Zabaxe’s 2013 accounts filed

Due by the 30th September, the Zabaxe accounts for financial year ending December 31st 2013 were filed late on 2nd October and were made available for viewing by Companies House this morning. For those unfamiliar with the story surrounding Zabaxe, their 2012 accounts were analysed on Measured Progress earlier this year. A very quick analysis of the most recent set of financial statements follows…

In terms of the content, it’s a continuation on the theme, but the key points are:

“Qualified Basis”

Once again, the auditor A I Cherry, who also audits the accounts for Blackpool FC Limited and Segesta Limited, has only signed off the accounts on a “qualified basis”. The reason given for this was as follows:

“We were unable to obtain sufficient evidence about the recoverability, and hence the carrying amount, of the amounts owed by certain related parties, namely House of Roma Limited, The Lancashire & North West Magazine Limited and Entertainment Apps Limited and other debtors which remain outstanding”

Basically, the auditor is saying that he is not confident the monies loaned by Zabaxe to these other Oyston companies can ever be repaid, presumably as they are loss-making / negative net worth. And the money being loaned by Zabaxe to these various companies, is of course the £11m out of Blackpool FC Limited’s Premier League money paid to Owen Oyston via Zabaxe in 2010/11.

The total loans outstanding to related Oyston business is currently:

  • £277,165 – House of Roma Limited
  • £70,402 – Denwis Limited
  • £102,174 – Tangerine Productions Limited
  • £564,156 – Claughton Hall Bisons Limited
  • £314,007 – The Lancashire Magazine Limited
  • £1,189,957 – Natfarm Limited
  • £172,167 – Oyston Estates Limited
  • £41,248 – Segesta Limited
  • £19,200 – Entertainment Apps Limited
  • TOTAL = £2,750,473

For their part, the directors of Zabaxe, Owen, Vicki and Karl Oyston have stated in the accounts that they believe the loans will be repaid without issue:

“The directors are confident that all amounts will be repaid in the fullness of time.”

We shall have to see in time whether this is the case.

House of Roma Limited

Despite the auditor’s concern, Zabaxe has seen fit to loan an additional £125k to House of Roma Limited, the textiles, clothing, fur, footwear and leather goods business founded in November 2011 by then 20-year old Ms Lamara Roma, a one-time employee of Owen Oyston’s Lancashire Life magazine, working on fashion & beauty articles.

As of last year Zabaxe had outstanding loans of £152,165 to House of Roma, which has now increased to £277,165. As well as the increased financial support, Zabaxe has made House of Roma a subsidiary company. The reason behind this is unclear, as is the continued investment into a business which the auditor has severe doubts about.

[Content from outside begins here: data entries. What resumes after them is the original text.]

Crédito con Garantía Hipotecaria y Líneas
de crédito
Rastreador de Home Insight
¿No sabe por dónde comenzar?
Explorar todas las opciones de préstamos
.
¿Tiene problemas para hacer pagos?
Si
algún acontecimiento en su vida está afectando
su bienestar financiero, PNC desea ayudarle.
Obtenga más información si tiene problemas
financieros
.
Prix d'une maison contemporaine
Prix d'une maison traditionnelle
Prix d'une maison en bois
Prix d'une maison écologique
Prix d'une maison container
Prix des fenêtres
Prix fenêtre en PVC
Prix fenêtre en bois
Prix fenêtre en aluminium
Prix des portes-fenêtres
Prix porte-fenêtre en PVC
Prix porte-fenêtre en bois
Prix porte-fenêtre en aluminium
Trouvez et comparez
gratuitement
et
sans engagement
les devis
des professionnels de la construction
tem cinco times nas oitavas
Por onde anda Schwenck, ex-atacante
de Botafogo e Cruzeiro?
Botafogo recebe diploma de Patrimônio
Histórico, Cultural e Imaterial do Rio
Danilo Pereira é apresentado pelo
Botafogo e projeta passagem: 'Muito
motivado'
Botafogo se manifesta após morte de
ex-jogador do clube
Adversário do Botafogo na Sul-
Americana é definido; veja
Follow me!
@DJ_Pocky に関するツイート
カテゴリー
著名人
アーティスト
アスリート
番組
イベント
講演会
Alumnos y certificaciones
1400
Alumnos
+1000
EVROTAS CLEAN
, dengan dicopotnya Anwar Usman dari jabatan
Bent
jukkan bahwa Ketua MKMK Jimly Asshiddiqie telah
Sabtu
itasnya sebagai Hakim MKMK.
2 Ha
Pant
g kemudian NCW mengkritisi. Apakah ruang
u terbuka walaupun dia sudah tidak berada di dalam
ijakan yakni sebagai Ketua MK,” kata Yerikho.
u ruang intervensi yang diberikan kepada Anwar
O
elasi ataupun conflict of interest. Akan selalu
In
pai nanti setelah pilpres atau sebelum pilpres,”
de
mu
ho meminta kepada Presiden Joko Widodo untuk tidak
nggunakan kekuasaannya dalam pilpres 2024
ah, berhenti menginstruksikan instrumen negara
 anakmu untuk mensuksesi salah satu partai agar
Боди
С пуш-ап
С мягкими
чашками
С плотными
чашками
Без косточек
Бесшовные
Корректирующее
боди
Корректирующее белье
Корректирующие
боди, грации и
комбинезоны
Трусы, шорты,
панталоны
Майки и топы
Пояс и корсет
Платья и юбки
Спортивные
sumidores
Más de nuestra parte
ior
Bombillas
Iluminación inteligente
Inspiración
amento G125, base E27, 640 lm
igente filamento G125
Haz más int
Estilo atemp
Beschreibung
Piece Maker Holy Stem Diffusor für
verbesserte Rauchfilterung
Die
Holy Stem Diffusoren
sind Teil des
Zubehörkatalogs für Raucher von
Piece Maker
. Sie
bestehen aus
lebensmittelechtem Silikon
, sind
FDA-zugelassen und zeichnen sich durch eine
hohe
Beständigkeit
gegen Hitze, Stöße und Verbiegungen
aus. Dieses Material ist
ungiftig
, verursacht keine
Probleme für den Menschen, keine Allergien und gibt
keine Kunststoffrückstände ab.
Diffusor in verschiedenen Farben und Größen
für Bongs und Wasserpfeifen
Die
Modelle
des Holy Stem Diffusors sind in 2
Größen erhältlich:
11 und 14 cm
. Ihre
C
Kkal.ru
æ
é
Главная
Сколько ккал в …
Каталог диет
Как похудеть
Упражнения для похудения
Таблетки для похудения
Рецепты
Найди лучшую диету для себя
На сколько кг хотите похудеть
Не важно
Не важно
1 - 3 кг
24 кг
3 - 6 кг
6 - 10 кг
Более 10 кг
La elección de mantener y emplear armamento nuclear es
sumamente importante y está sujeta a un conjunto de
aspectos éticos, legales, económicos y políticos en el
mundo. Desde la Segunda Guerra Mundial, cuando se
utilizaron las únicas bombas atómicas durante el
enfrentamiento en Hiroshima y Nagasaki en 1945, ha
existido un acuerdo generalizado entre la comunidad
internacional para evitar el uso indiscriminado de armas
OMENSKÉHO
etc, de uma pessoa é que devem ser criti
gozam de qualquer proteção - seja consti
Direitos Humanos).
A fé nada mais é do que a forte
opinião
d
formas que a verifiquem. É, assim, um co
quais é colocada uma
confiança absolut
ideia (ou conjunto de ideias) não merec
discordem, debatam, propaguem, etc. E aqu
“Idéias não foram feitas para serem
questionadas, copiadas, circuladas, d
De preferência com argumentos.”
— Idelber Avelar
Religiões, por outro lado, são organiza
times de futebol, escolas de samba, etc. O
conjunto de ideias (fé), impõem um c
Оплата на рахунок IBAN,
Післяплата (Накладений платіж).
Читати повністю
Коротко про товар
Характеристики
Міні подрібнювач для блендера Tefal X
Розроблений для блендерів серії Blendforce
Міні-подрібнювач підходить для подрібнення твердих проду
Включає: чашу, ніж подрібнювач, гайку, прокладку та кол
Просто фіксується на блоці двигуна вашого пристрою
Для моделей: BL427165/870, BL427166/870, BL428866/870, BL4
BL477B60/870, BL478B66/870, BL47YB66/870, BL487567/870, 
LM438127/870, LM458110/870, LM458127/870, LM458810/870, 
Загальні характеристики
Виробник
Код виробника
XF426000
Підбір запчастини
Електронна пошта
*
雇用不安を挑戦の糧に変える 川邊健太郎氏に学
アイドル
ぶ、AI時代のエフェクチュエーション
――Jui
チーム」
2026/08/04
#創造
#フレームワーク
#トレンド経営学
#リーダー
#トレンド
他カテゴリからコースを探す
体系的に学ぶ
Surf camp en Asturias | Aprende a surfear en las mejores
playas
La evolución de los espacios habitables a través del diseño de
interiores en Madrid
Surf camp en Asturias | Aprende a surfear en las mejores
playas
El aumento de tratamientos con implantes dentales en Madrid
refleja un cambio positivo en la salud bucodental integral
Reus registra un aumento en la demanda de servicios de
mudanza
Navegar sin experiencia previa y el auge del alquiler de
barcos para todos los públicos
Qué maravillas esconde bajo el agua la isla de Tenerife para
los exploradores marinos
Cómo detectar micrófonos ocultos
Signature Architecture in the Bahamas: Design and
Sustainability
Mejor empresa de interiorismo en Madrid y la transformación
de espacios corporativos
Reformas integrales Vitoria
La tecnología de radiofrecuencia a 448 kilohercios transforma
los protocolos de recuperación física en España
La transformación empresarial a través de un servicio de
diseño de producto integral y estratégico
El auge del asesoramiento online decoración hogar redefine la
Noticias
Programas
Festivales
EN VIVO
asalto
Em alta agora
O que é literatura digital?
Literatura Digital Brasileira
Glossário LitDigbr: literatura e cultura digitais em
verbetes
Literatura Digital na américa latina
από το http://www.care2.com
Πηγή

Payments charged to Zabaxe by Oyston companies

For the second consecutive years, some of the companies to which Zabaxe is loaning money, charged Zabaxe for services rendered in unrelated transactions. In 2012, Denwis Limited charged £188,158 to Zabaxe and Oystons Limited charged £100,000. In 2013, these figures were reversed and Oyston Limited charged £188,158 to Zabaxe with Denwis Limited charging £100,000.

Combined, this takes it to a sum of £576,316 over the course of two years that Zabaxe has paid to Denwis Limited and Oystons Limited for unknown services. Given the size of Zabaxe, and that it essentially only acts as a shell company, it is difficult to work out quite what these services are that it is paying for.

However, at the same time, both Denwis Limited and Oystons Limited have been able to pay down their loans which they owed to Zabaxe.

Current cash position

Of the £11m that was paid to Zabaxe in 2011, the cash at bank balance has now sunk to just £4.7m. The impact of corporation tax paid in 2012, plus various loans and payments going out to other Oyston-owned business, less than half of the original amount now remains in cash form.

The infamous statement at the time to explain the payment was:

But the money is in an Oyston company; the football club is an Oyston company too, and that money is there should we require it.”

Well, £4.7m of it is there anyway. Of which it is yet to come back into the football club from which it originated.

Let’s not forget, had the money not been paid by Blackpool FC Limited into Zabaxe Limited in 2012, the club would only have incurred a tax bill of just under £3m – very similar to the one incurred by Zabaxe when they received the £11m – with the balance of over £8m being available to the club, be it for player investment, stadium maintenance, or training ground development. One suspects that £8m might have been particularly useful in avoiding the current predicament the club finds itself in.


Once more, it is a disheartening read when examining these accounts and only goes to reinforce that the Oyston family, in their stewardship of the club (and its associated entities) are not putting football first. The financial situation, paired with the on-field misery, paints a pretty grim picture.